[GIVEN ENTRIES]:
begin
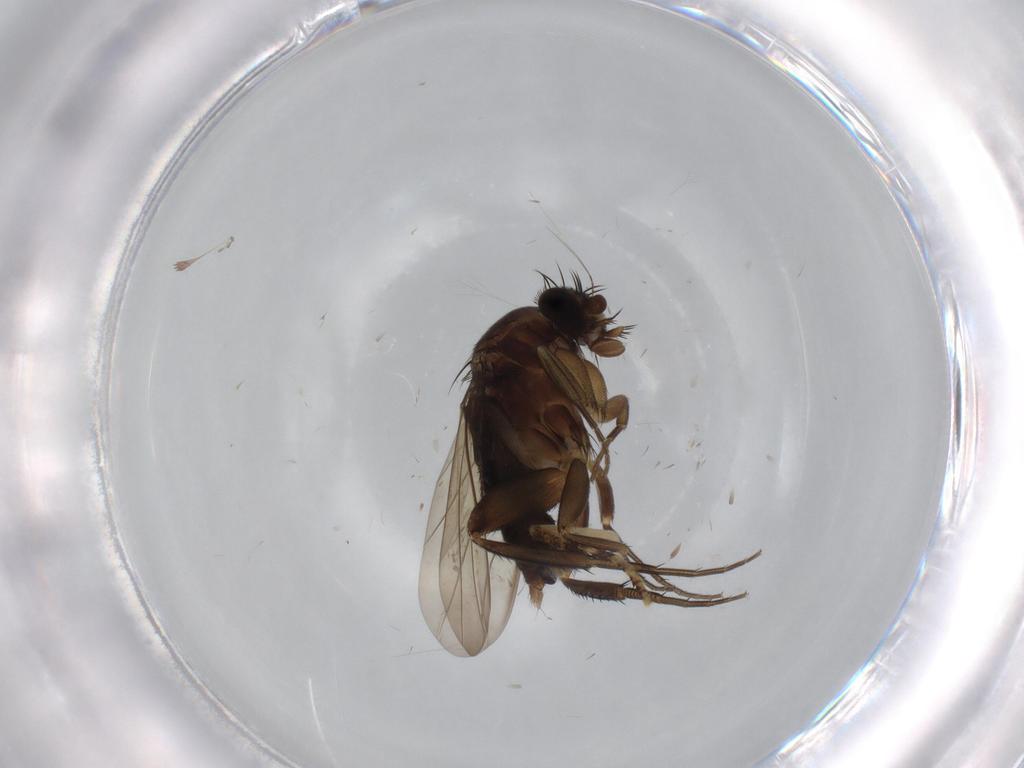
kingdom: Animalia
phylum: Arthropoda
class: Insecta
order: Diptera
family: Phoridae
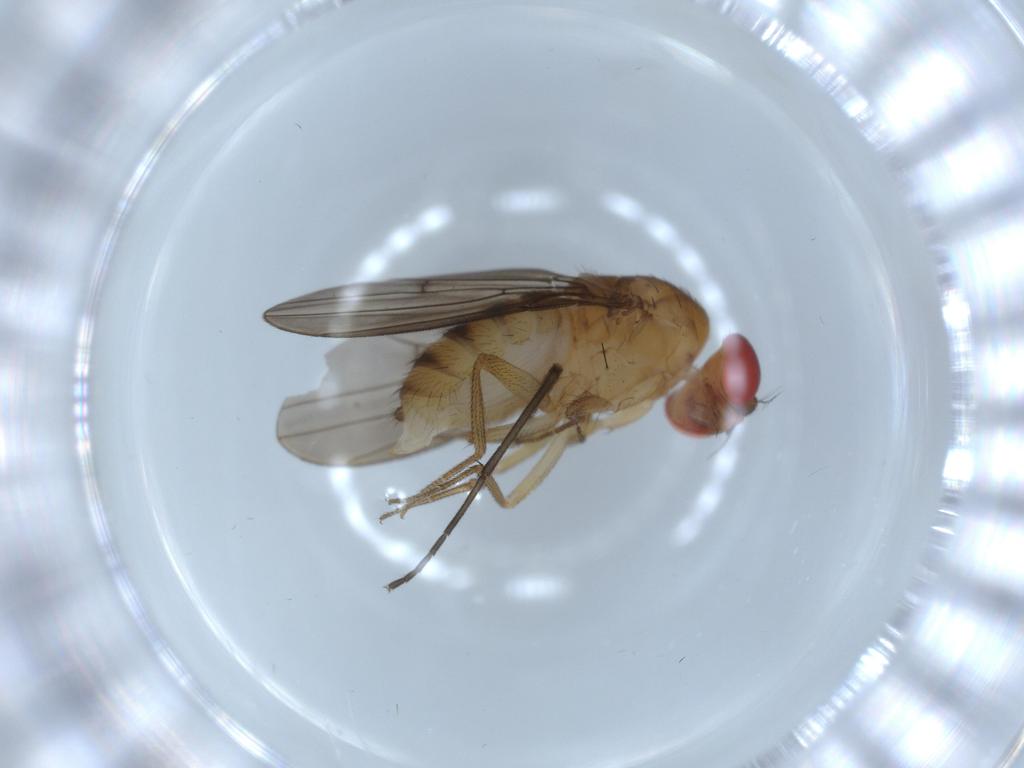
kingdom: Animalia
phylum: Arthropoda
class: Insecta
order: Diptera
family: Drosophilidae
end
[WHAT THE TASK ASKS]:
Return the classification lines of every item above verbatim, omitting the pictures.

[ANSWER BELOW]:
kingdom: Animalia
phylum: Arthropoda
class: Insecta
order: Diptera
family: Phoridae
kingdom: Animalia
phylum: Arthropoda
class: Insecta
order: Diptera
family: Drosophilidae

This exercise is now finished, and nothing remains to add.